Conservative leadership candidate Penny Mordaunt speaks during Britain’s Next Prime Minister: The ITV Debate
Mordaunt, by contrast, seemed a little baity. She referred several times to her general brilliance, and said this was the reason so many people were briefing against her. She would unite a government of all the talents, she explained, somewhat testily, adding that one of her selling points was the quality of her team. A team that, if reports are right, would put David Davis as home secretary and Andrea Leadsom as chancellor.
In answer to the question ‘who would have Boris Johnson in their Cabinet’, not one candidate put their hand up. Given that, with the exception of Tugendhat, none of them would be where they are today without his patronage, that seemed quite harsh. How quickly people forget in politics. Badenoch stood up for him: He delivered on Brexit and the vaccines, and stood up to Putin. When Tugendhat scoffed, she flashed her mettle: Talking is easy – what did he know about taking tough decisions?

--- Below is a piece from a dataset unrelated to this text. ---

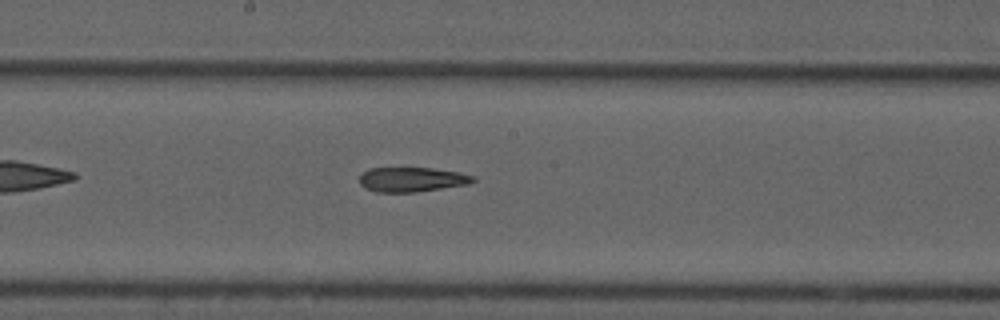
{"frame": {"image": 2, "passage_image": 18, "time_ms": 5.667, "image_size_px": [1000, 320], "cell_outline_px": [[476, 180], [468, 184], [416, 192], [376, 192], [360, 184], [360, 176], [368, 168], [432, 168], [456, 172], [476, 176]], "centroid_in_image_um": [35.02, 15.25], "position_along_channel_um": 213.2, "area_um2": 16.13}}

Interestingly, Rishi was at his best on a personal question: Defending the attacks on his wife’s money. He was proud of his parents-in-law, he explained, who had started their business from nothing and built all their wealth from scratch. That, he added, was something that as a Conservative he fully supported. It added a nice human dimension to someone who can often seem out of touch.
All in all, as with the first debate, no clear winner. Rishi stood his ground, Truss made headway, Kemi grew in confidence and Mordaunt just seemed awfully cross with everyone. As for Tugendhat, without the live audience interaction and the opportunity to flash that charm, he seemed a little flat.
The final question was this: If you win the leadership, will you seek a fresh mandate and call a general election? A resounding no from all present. At least Brenda from Bristol will be happy.